Il ne justifie de plus d’aucune adresse ni domicile stable en France, ne démontre aucune activité professionnelle et ne dispose d’aucun revenu, ni possibilité de financement pour assurer son retour dans son pays.
Il est l’objet d’une mesure d’éloignement en vigueur, telle que précitée, et qui fait obstacle à sa présence sur le sol français.
La prolongation de sa rétention administrative se justifie afin de procéder à son éloignement.

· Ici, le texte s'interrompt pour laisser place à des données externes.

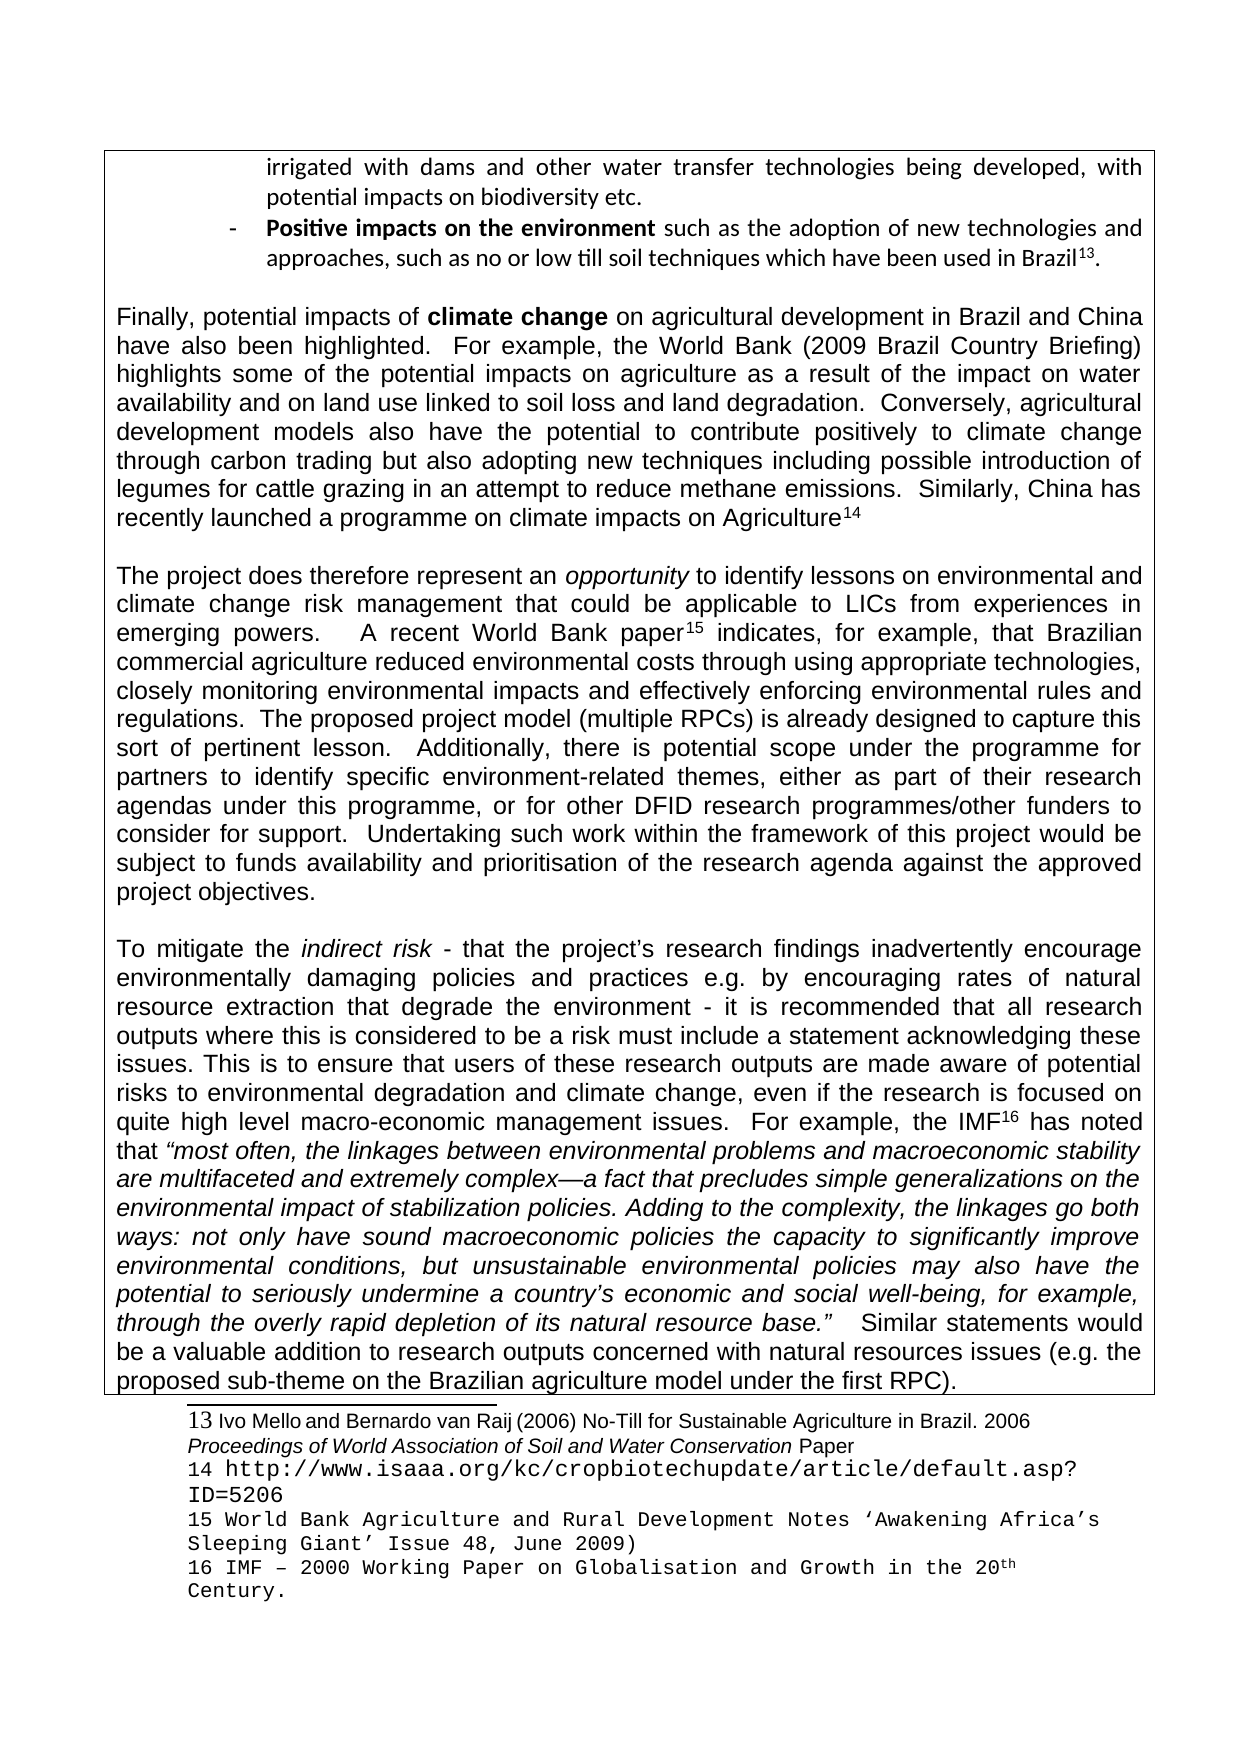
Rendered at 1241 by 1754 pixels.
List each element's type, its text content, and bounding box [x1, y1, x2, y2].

table_cell irrigated with dams and other water transfer technologies being developed, with potential impacts on biodiversity etc. Positive impacts on the environment such as the adoption of new technologies and approaches, such as no or low till soil techniques which have been used in Brazil. Finally, potential impacts of climate change on agricultural development in Brazil and China have also been highlighted. For example, the World Bank (2009 Brazil Country Briefing) highlights some of the potential impacts on agriculture as a result of the impact on water availability and on land use linked to soil loss and land degradation. Conversely, agricultural development models also have the potential to contribute positively to climate change through carbon trading but also adopting new techniques including possible introduction of legumes for cattle grazing in an attempt to reduce methane emissions. Similarly, China has recently launched a programme on climate impacts on Agriculture The project does therefore represent an opportunity to identify lessons on environmental and climate change risk management that could be applicable to LICs from experiences in emerging powers. A recent World Bank paper indicates, for example, that Brazilian commercial agriculture reduced environmental costs through using appropriate technologies, closely monitoring environmental impacts and effectively enforcing environmental rules and regulations. The proposed project model (multiple RPCs) is already designed to capture this sort of pertinent lesson. Additionally, there is potential scope under the programme for partners to identify specific environment-related themes, either as part of their research agendas under this programme, or for other DFID research programmes/other funders to consider for support. Undertaking such work within the framework of this project would be subject to funds availability and prioritisation of the research agenda against the approved project objectives. To mitigate the indirect risk - that the project’s research findings inadvertently encourage environmentally damaging policies and practices e.g. by encouraging rates of natural resource extraction that degrade the environment - it is recommended that all research outputs where this is considered to be a risk must include a statement acknowledging these issues. This is to ensure that users of these research outputs are made aware of potential risks to environmental degradation and climate change, even if the research is focused on quite high level macro-economic management issues. For example, the IMF has noted that “most often, the linkages between environmental problems and macroeconomic stability are multifaceted and extremely complex—a fact that precludes simple generalizations on the environmental impact of stabilization policies. Adding to the complexity, the linkages go both ways: not only have sound macroeconomic policies the capacity to significantly improve environmental conditions, but unsustainable environmental policies may also have the potential to seriously undermine a country’s economic and social well-being, for example, through the overly rapid depletion of its natural resource base.” Similar statements would be a valuable addition to research outputs concerned with natural resources issues (e.g. the proposed sub-theme on the Brazilian agriculture model under the first RPC). [105, 151, 1154, 1394]
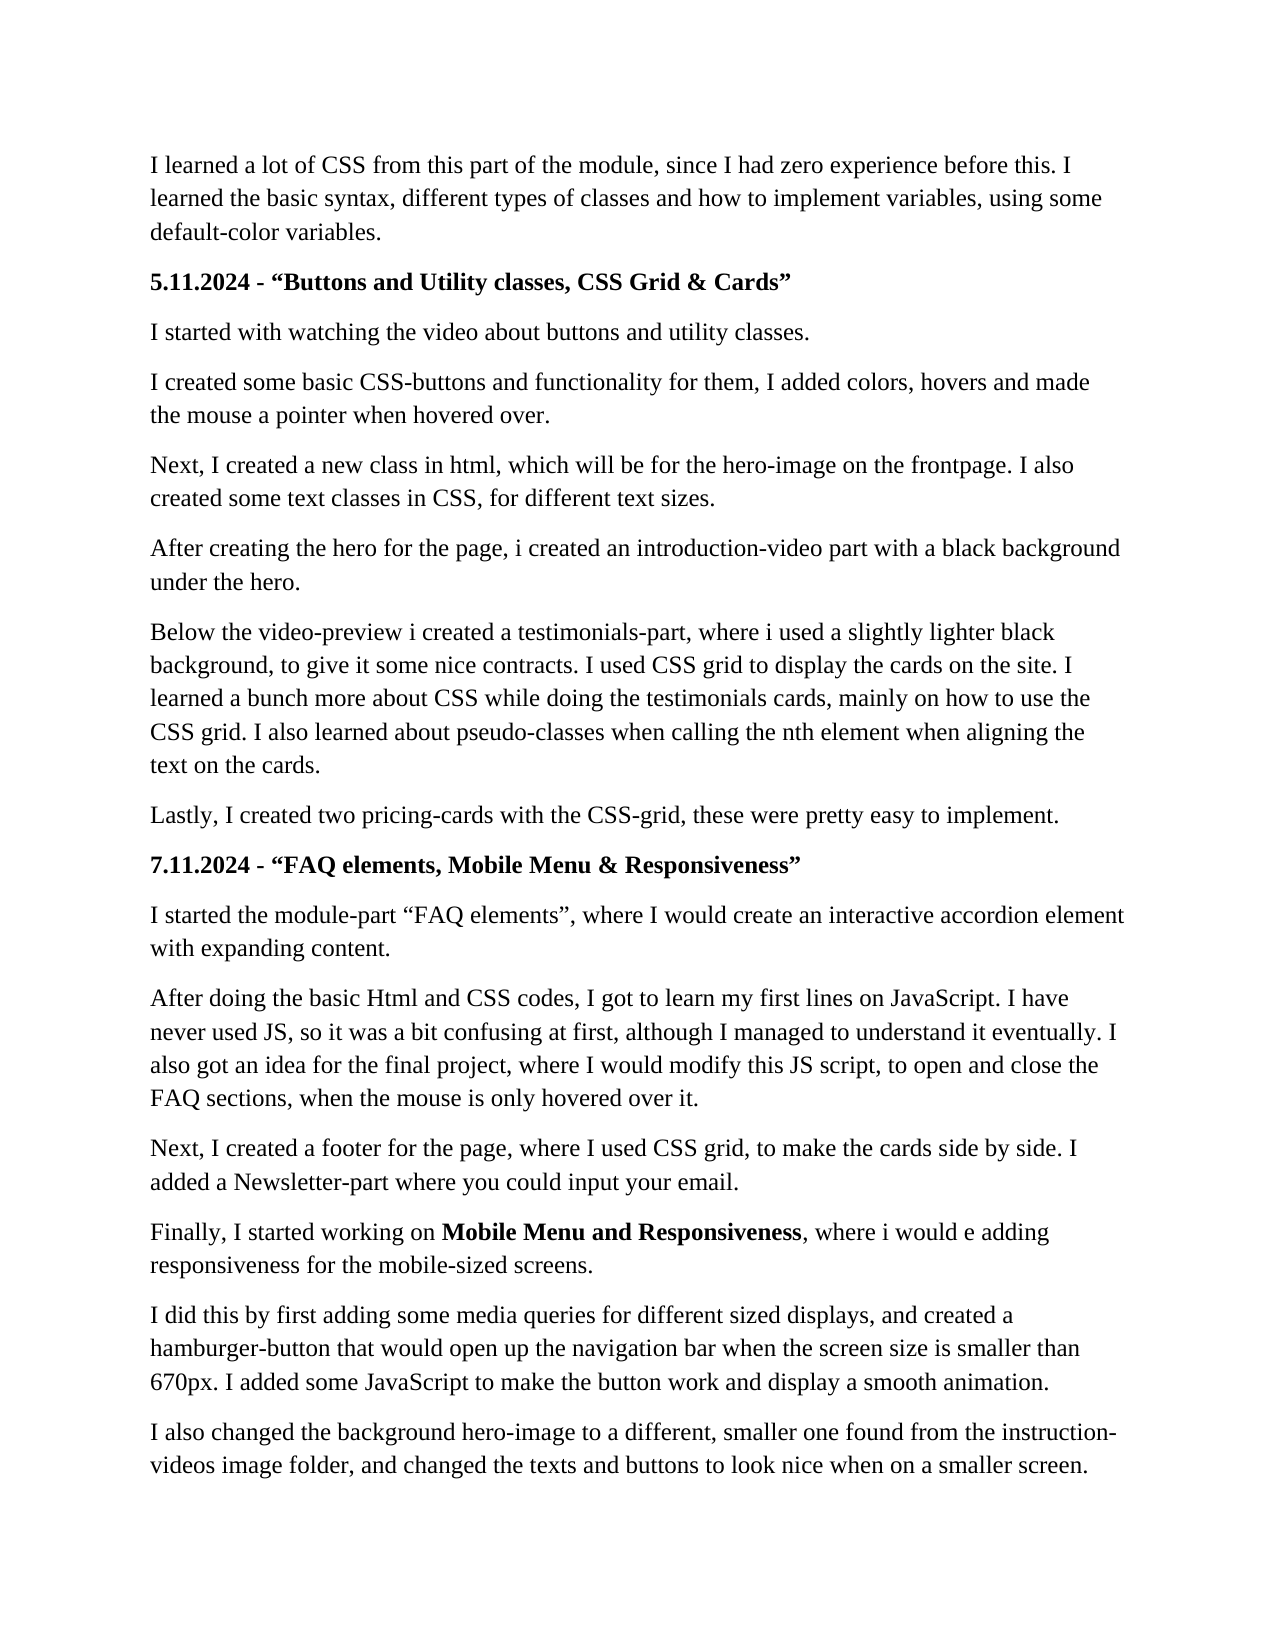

En l’absence de toute illégalité susceptible d’affecter les conditions (découlant du droit de l’Union) de légalité de la rétention, et à défaut d’autres moyens présentés en appel, il convient donc de confirmer l’ordonnance entreprise en toutes ses dispositions.
PAR CES MOTIFS
Statuant publiquement, en matière civile et en dernier ressort,
Vu l’article 66 de la constitution du 4 octobre 1958,
Vu les articles L.741-1, L742-1 à L743-9 ; R741-3 et R.743-1 à L.743-19 et L.743-21 du Code de l’entrée et du séjour des étrangers et du droit d’asile ;
Vu le décret n° 2024-799 du 2 juillet 2024 pris pour l’application du titre VII de la loi n° 2024-42 du 26 janvier 2024 pour contrôler l’immigration, améliorer l’intégration, relatif à la simplification des règles du contentieux ;
Vu la loi du 11 août 2025 n° 2025-796 visant à faciliter le maintien en rétention des personnes condamnées pour des faits d’une particulière gravité et présentant de forts risques de récidive,
DECLARONS recevable l’appel interjeté par Monsieur [I] [E] ;
CONFIRMONS l’ordonnance déférée en toutes ses dispositions ;
RAPPELONS que, conformément à l’article R.743-20 du Code de l’Entrée et du Séjour des Etrangers et du Droit d’Asile, les intéressés peuvent former un pourvoi en cassation par lettre recommandée avec accusé de réception dans les deux mois de la notification de la présente décision à la Cour de cassation [Adresse 2].
Fait à la Cour d’Appel de Nîmes,
Le 20 Février 2026 à
LE GREFFIER, LE PRESIDENT,
' Notification de la présente ordonnance a été donnée ce jour au Centre de rétention administrative de [Localité 1] à M. [I] [E], par l’intermédiaire d’un interprète en langue arabe
Le à H
Signature du retenu
Copie de cette ordonnance remise, ce jour, par courriel à :
Monsieur [I] [E], pour notification par le CRA,
Me Salomé AULIARD, avocat,
Le Préfet des Bouches du Rhône,
Centaure avocats
Le Directeur du CRA de [Localité 1],
Le Ministère Public près la Cour d’Appel de Nîmes,
Le magistrat du siège du tribunal judiciaire de Nîmes.